- _What this task involves_:
Your response must consist of one number: how many lines in this material contain the word "These".

- _Data shown_:

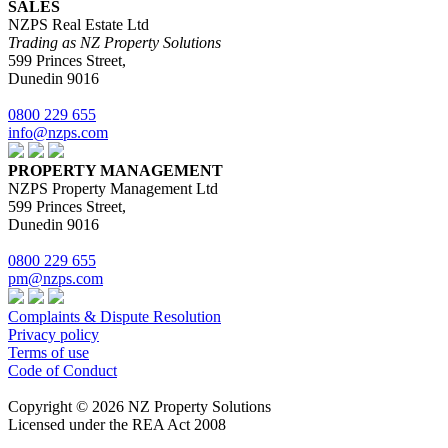
SALES
NZPS Real Estate Ltd
Trading as NZ Property Solutions
599 Princes Street,
Dunedin 9016
0800 229 655
info@nzps.com
PROPERTY MANAGEMENT
NZPS Property Management Ltd
599 Princes Street,
Dunedin 9016
0800 229 655
pm@nzps.com
Complaints & Dispute Resolution
Privacy policy
Terms of use
Code of Conduct
Copyright © 2026 NZ Property Solutions
Licensed under the REA Act 2008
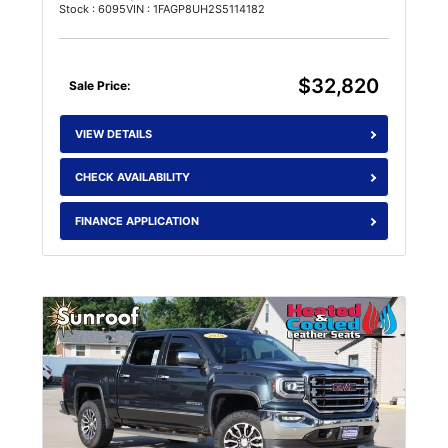
Stock : 6095
VIN : 1FAGP8UH2S5114182
$32,820
Sale Price:
VIEW DETAILS
CHECK AVAILABILITY
FINANCE APPLICATION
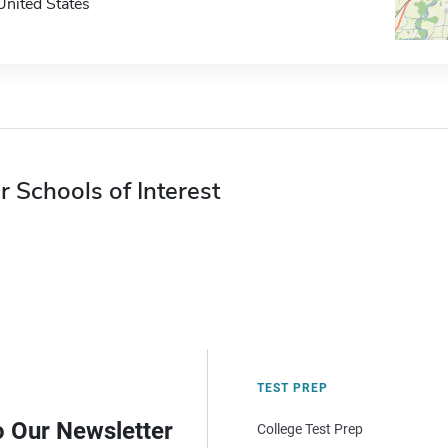
United States
r Schools of Interest
TEST PREP
o Our Newsletter
College Test Prep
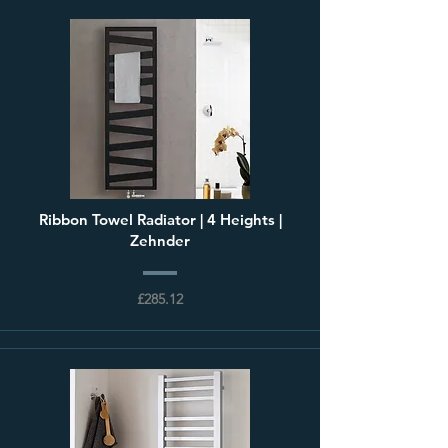
Ribbon Towel Radiator | 4 Heights |
Zehnder
£285.12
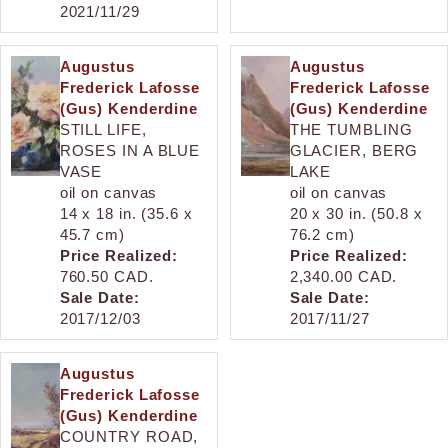
2021/11/29
Augustus
Augustus
Frederick Lafosse
Frederick Lafosse
(Gus) Kenderdine
(Gus) Kenderdine
STILL LIFE,
THE TUMBLING
ROSES IN A BLUE
GLACIER, BERG
VASE
LAKE
oil on canvas
oil on canvas
14 x 18 in. (35.6 x
20 x 30 in. (50.8 x
45.7 cm)
76.2 cm)
Price Realized:
Price Realized:
760.50 CAD.
2,340.00 CAD.
Sale Date:
Sale Date:
2017/12/03
2017/11/27
Augustus
Frederick Lafosse
(Gus) Kenderdine
COUNTRY ROAD,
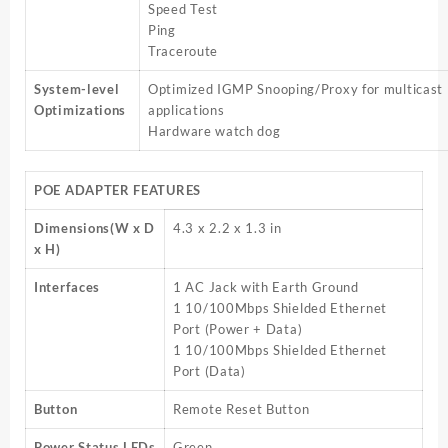
Speed Test
Ping
Traceroute
System-level
Optimized IGMP Snooping/Proxy for multicast
Optimizations
applications
Hardware watch dog
POE ADAPTER FEATURES
Dimensions(W x D
4.3 x 2.2 x 1.3 in
x H)
Interfaces
1 AC Jack with Earth Ground
1 10/100Mbps Shielded Ethernet
Port (Power + Data)
1 10/100Mbps Shielded Ethernet
Port (Data)
Button
Remote Reset Button
Power Status LEDs
Green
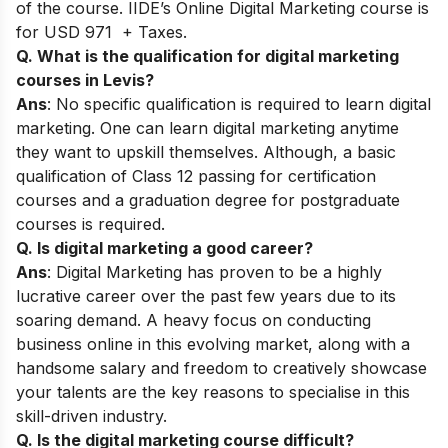
of the course. IIDE’s Online Digital Marketing course is
for USD 971 + Taxes.
Q. What is the qualification for digital marketing
courses in Levis?
Ans
: No specific qualification is required to learn digital
marketing. One can learn digital marketing anytime
they want to upskill themselves. Although, a basic
qualification of Class 12 passing for certification
courses and a graduation degree for postgraduate
courses is required.
Q. Is digital marketing a good career?
Ans
: Digital Marketing has proven to be a highly
lucrative career over the past few years due to its
soaring demand. A heavy focus on conducting
business online in this evolving market, along with a
handsome salary and freedom to creatively showcase
your talents are the key reasons to specialise in this
skill-driven industry.
Q. Is the digital marketing course difficult?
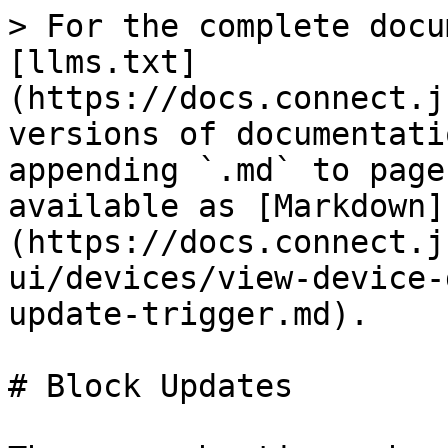
> For the complete docu
[llms.txt]
(https://docs.connect.j
versions of documentati
appending `.md` to page
available as [Markdown]
(https://docs.connect.j
ui/devices/view-device-
update-trigger.md).

# Block Updates
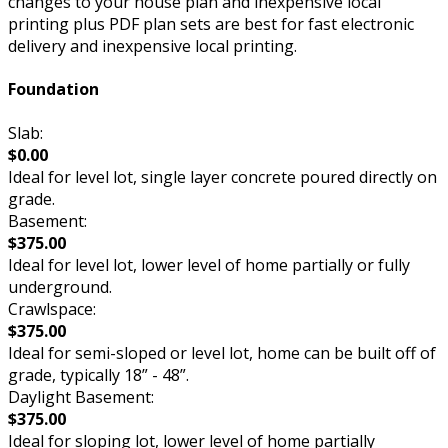
changes to your house plan and inexpensive local
printing plus PDF plan sets are best for fast electronic
delivery and inexpensive local printing.
Foundation
Slab:
$0.00
Ideal for level lot, single layer concrete poured directly on
grade.
Basement:
$375.00
Ideal for level lot, lower level of home partially or fully
underground.
Crawlspace:
$375.00
Ideal for semi-sloped or level lot, home can be built off of
grade, typically 18” - 48”.
Daylight Basement:
$375.00
Ideal for sloping lot, lower level of home partially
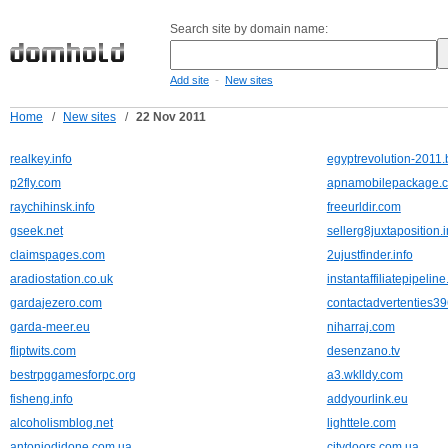
Search site by domain name:
-
Add site
New sites
Home
/
New sites
/
22 Nov 2011
realkey.info
egyptrevolution-2011
p2fly.com
apnamobilepackage.
raychihinsk.info
freeurldir.com
gseek.net
sellerg8juxtaposition.i
claimspages.com
2ujustfinder.info
aradiostation.co.uk
instantaffiliatepipelin
gardajezero.com
contactadvertenties39
garda-meer.eu
niharraj.com
fliptwits.com
desenzano.tv
bestrpggamesforpc.org
a3.wklldy.com
fisheng.info
addyourlink.eu
alcoholismblog.net
lighttele.com
antoniodidone.com.ua
citydoors.com.ua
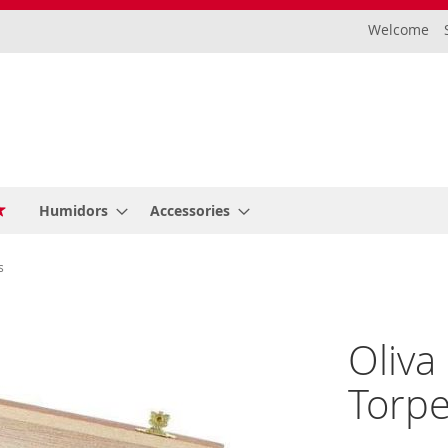
Welcome
Humidors
Accessories
s
Oliva
Torpe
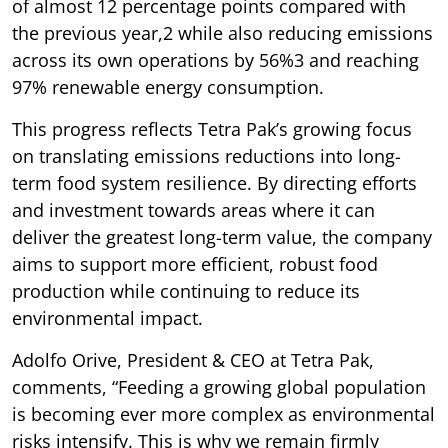
of almost 12 percentage points compared with
the previous year,2 while also reducing emissions
across its own operations by 56%3 and reaching
97% renewable energy consumption.
This progress reflects Tetra Pak’s growing focus
on translating emissions reductions into long-
term food system resilience. By directing efforts
and investment towards areas where it can
deliver the greatest long-term value, the company
aims to support more efficient, robust food
production while continuing to reduce its
environmental impact.
Adolfo Orive, President & CEO at Tetra Pak,
comments, “Feeding a growing global population
is becoming ever more complex as environmental
risks intensify. This is why we remain firmly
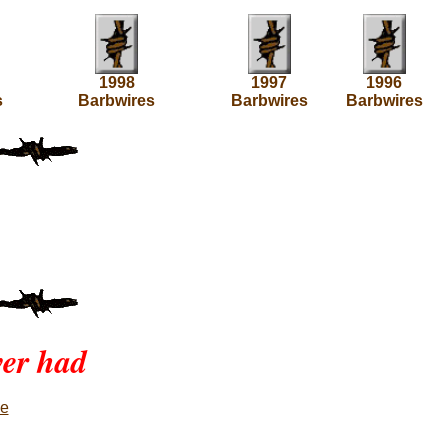
1998
1997
1996
s
Barbwires
Barbwires
Barbwires
ver had
ne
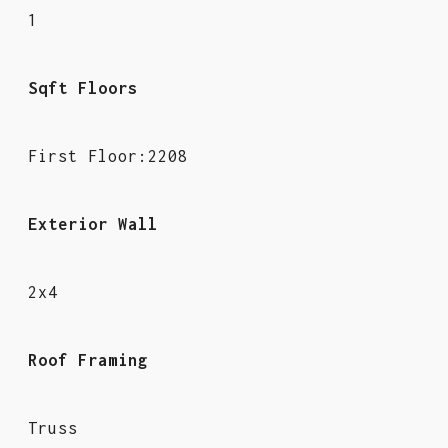
1
Sqft Floors
First Floor:2208
Exterior Wall
2x4
Roof Framing
Truss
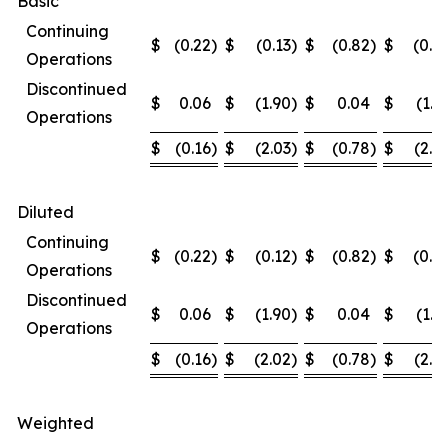
Basic
Continuing
$
(0.22
)
$
(0.13
)
$
(0.82
)
$
(0.4
Operations
Discontinued
$
0.06
$
(1.90
)
$
0.04
$
(1.9
Operations
$
(0.16
)
$
(2.03
)
$
(0.78
)
$
(2.3
Diluted
Continuing
$
(0.22
)
$
(0.12
)
$
(0.82
)
$
(0.4
Operations
Discontinued
$
0.06
$
(1.90
)
$
0.04
$
(1.9
Operations
$
(0.16
)
$
(2.02
)
$
(0.78
)
$
(2.3
Weighted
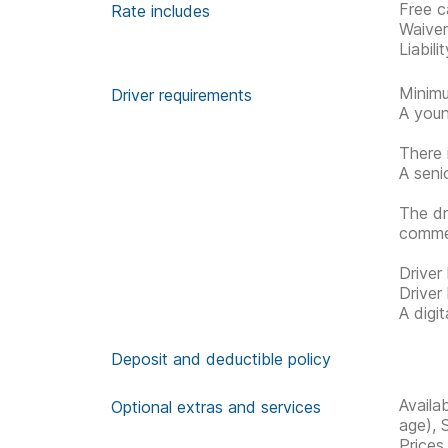
Free c
Rate includes
Waive
Liabil
Minimu
Driver requirements
A youn
There 
A seni
The dr
commen
Driver
Driver
A digi
Deposit and deductible policy
Availa
Optional extras and services
age), 
Prices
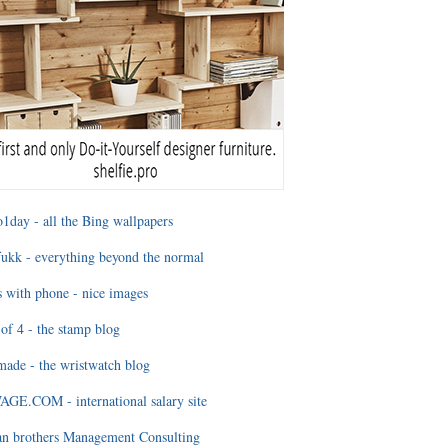
1day - all the Bing wallpapers
ukk - everything beyond the normal
 with phone - nice images
of 4 - the stamp blog
ade - the wristwatch blog
GE.COM - international salary site
an brothers Management Consulting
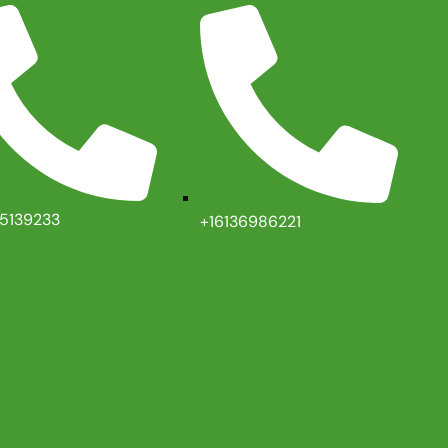
35139233
+16136986221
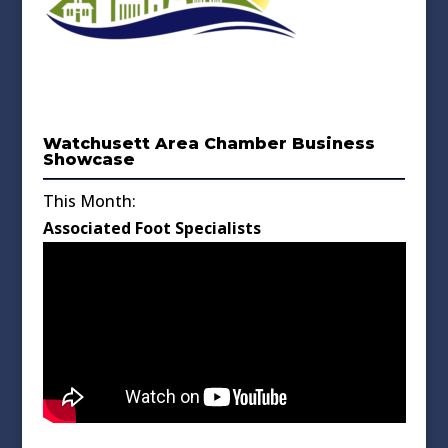
Watchusett Area Chamber Business
Showcase
This Month:
Associated Foot Specialists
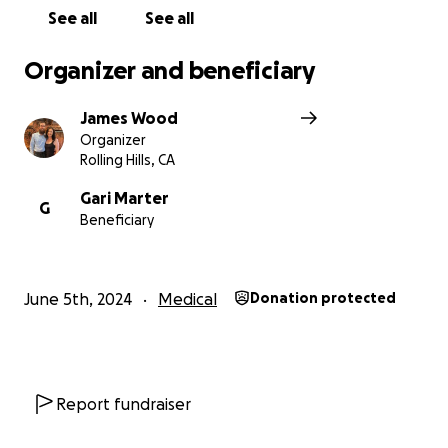
raise money to relieve some of the stresses of life,
See all
See all
medical expenses, bills, whatever.
Organizer and beneficiary
Please, if you can, I would appreciate your help in
blessing a family in need.
James Wood
Organizer
With much appreciation and love, thank you.
Rolling Hills, CA
Gari Marter
G
Beneficiary
June 5th, 2024
Medical
Donation protected
Report fundraiser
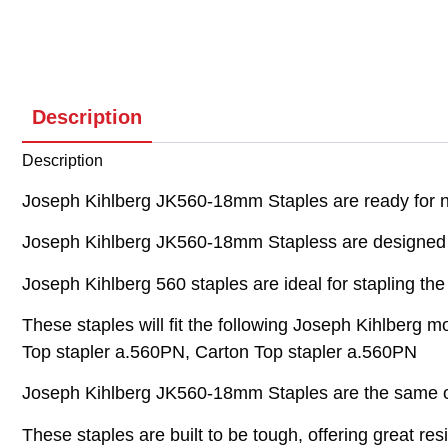
Description
Description
Joseph Kihlberg JK560-18mm Staples are ready for ne
Joseph Kihlberg JK560-18mm Stapless are designed t
Joseph Kihlberg 560 staples are ideal for stapling th
These staples will fit the following Joseph Kihlberg 
Top stapler a.560PN, Carton Top stapler a.560PN
Joseph Kihlberg JK560-18mm Staples are the same or
These staples are built to be tough, offering great re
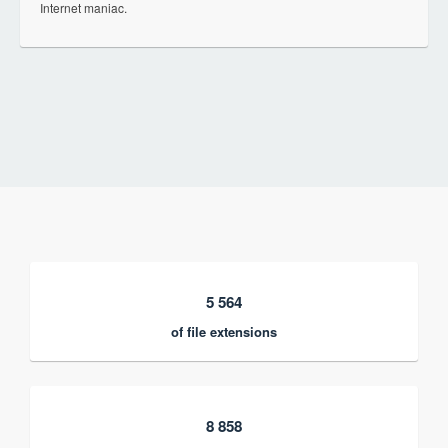
Internet maniac.
5 564
of file extensions
8 858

- _The completed task_:
2